Baltimore
03 June 2003


There is this guy I know. Something isn't right with him. He....well, I'm not sure exactly what he's doing. But whatever it is, I just don't think it's kosher. See, this guy...he likes little boys. High school boys. He's always got one hanging around. He claims to be a mentor to these boys. These boys have rough home lives, and they are struggling with the fact that they are gay. In theory, I have nothing wrong with this. I believe mentoring is a good thing. Boys should have positive male role models. But....something's not right. In my mind, mentors are authoritative figures, in a way. Teachers, coaches, something along those lines. This guy meets his boys over the internet. He seeks them out. And he spends massive amounts of time with these boys.

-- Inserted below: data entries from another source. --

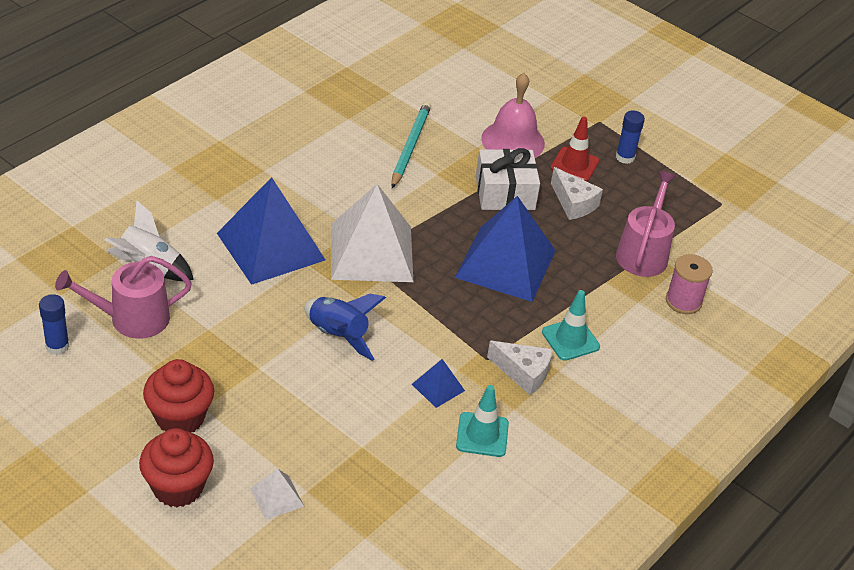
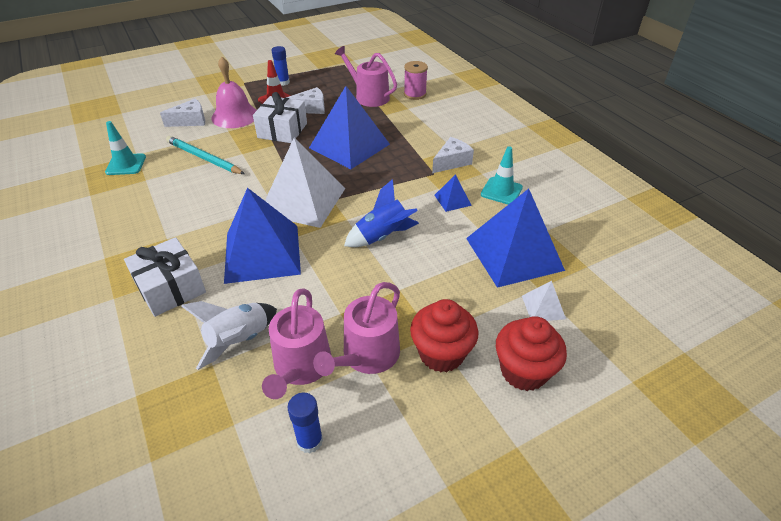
camera: 65 degrees left, 0 degrees up
turquoise traffic cone [542,290,600,361] -> turquoise traffic cone moved to [105,121,146,175]
none -> white gift [124,237,206,317]
none -> white cheese [160,99,205,127]
none -> pink watering can [313,282,400,376]
none -> blue pyramid [466,189,565,288]

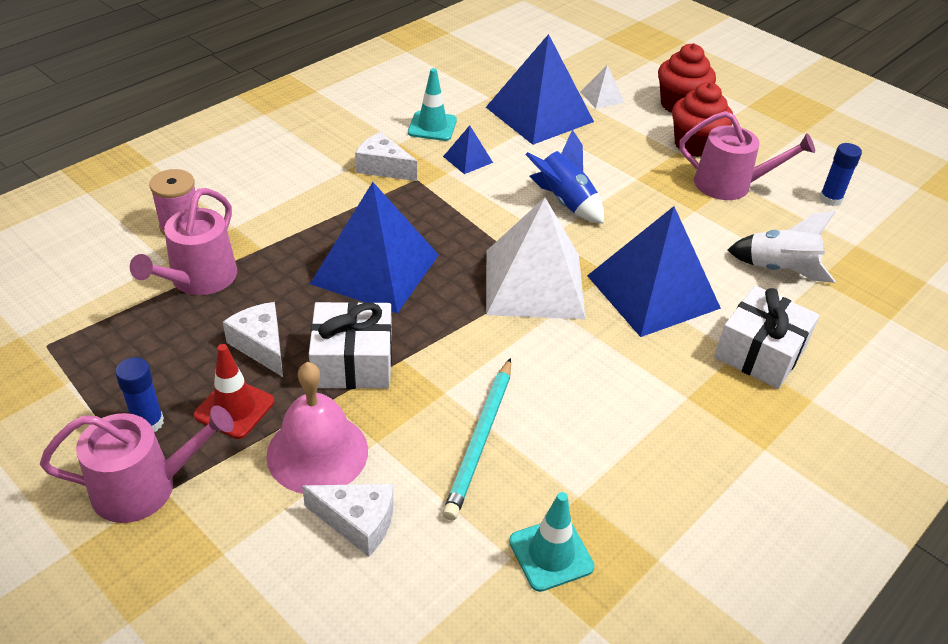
camera: 110 degrees left, 0 degrees up
white cheese [160,99,205,127] -> white cheese turned 150 degrees clockwise [302,484,394,557]
pink watering can [262,288,331,399] -> pink watering can moved to [40,406,234,523]

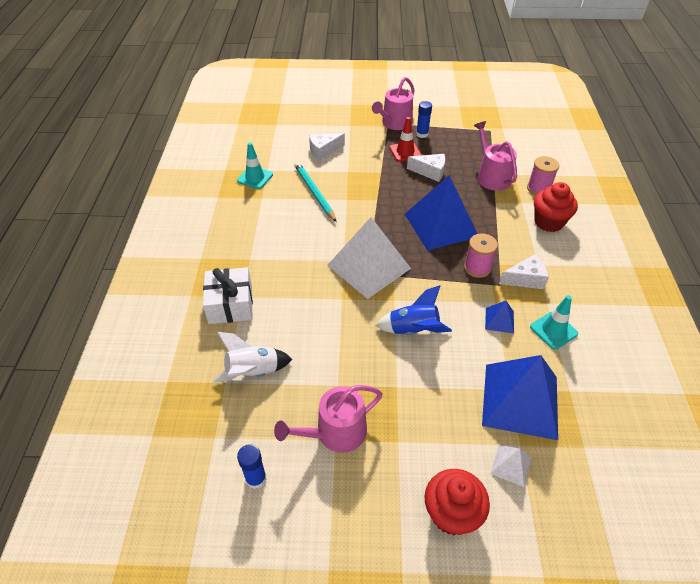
camera: 140 degrees right, 5 degrees up
pink bell [266,362,368,493] -> none
white gift [309,301,392,389] -> none
blue pyramid [587,206,721,337] -> none
red cupcake [672,82,733,157] -> red cupcake moved to [534,182,578,232]
none -> pink spool [464,233,498,278]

The entire weekend, every weekend. It....I don't know. It makes me uneasy.

In theory, I am not one of these people who thinks men who like kids are automatically pedophiles. I hate it when men who become teachers are looked down on because they must have an ulterior motive. I hate it when people assume things. And I have no proof that this guy is doing anything that is inappropriate. Except for once when he told me that he and his current little boy "cuddle", he has never said or done anything to make me believe he is a gross and filthy as I think he is.

It plagues my mind. I have so many questions about this current little boy. Why did the guy feel it necessary to seek out this little boy? Where does this little boy's parents think he is every single weekend when he is at the guy's apartment? They can't possibly know. Maybe they just don't care. All I know, is if my 17 year old son or daughter wanted to spend every weekend with a 30 year old, there would be no way in hell it would happen. It just doesn't seem right. What does the little boy think is going on?

I just.....it bugs me so much. There is really nothing I can do. As far as I know I'm the one being weird. But....I don't know. Something is rotten.